BEGIN Records

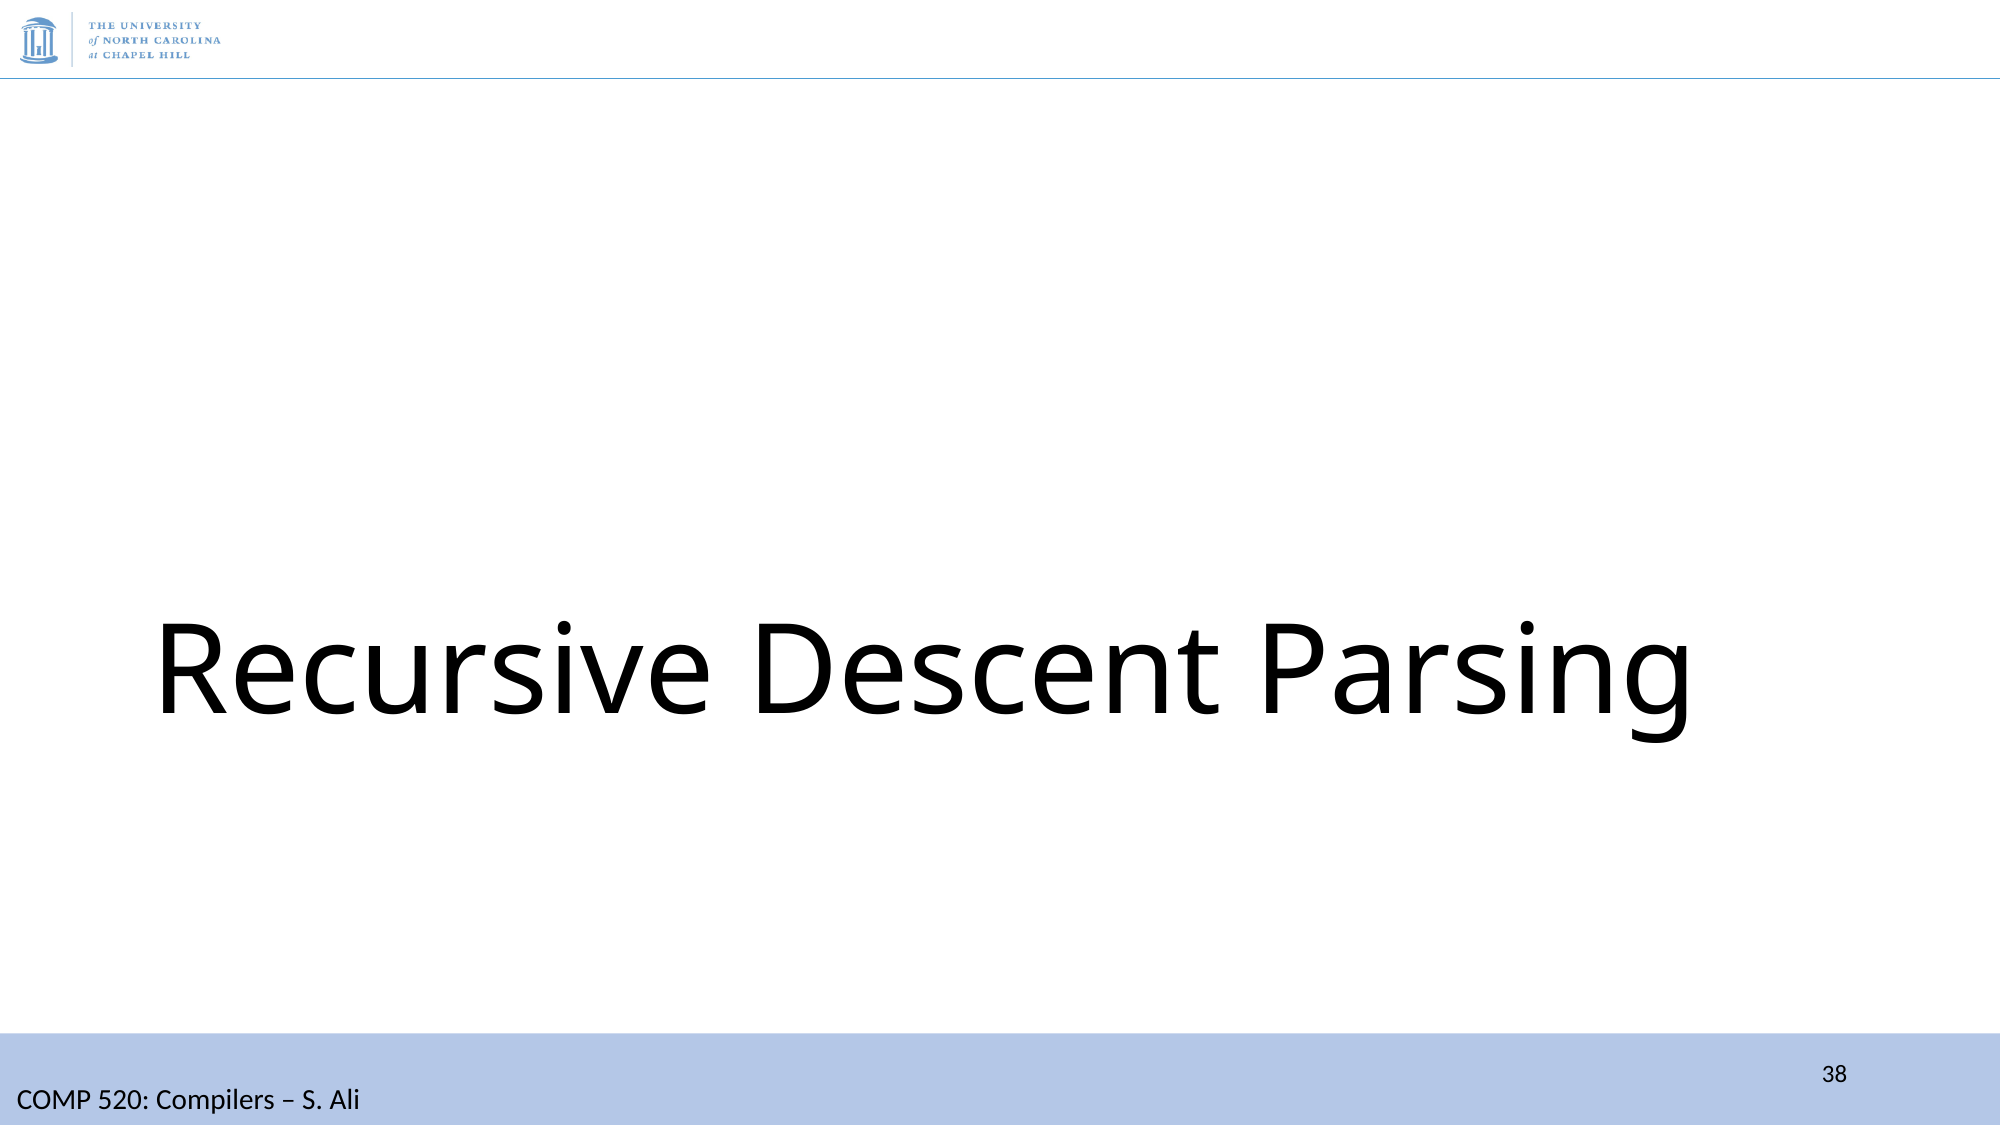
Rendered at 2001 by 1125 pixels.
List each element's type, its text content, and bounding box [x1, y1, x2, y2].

text_box COMP 520: Compilers – S. Ali [2, 1072, 376, 1123]
text_box [0, 1032, 2000, 1125]
title Recursive Descent Parsing [136, 280, 1862, 749]
slide_number 38 [1412, 1042, 1863, 1103]
picture [16, 12, 228, 67]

END Records

Try it →
Since the copy must contain no pictures, return only the text of the records, exactly as it stands.

Task result →
Rendered at 2001 by 1125 pixels.
List each element's type, its text content, and bounding box [x1, y1, x2, y2].

text_box COMP 520: Compilers – S. Ali [2, 1072, 376, 1123]
text_box [0, 1032, 2000, 1125]
title Recursive Descent Parsing [136, 280, 1862, 749]
slide_number 38 [1412, 1042, 1863, 1103]
picture [16, 12, 228, 67]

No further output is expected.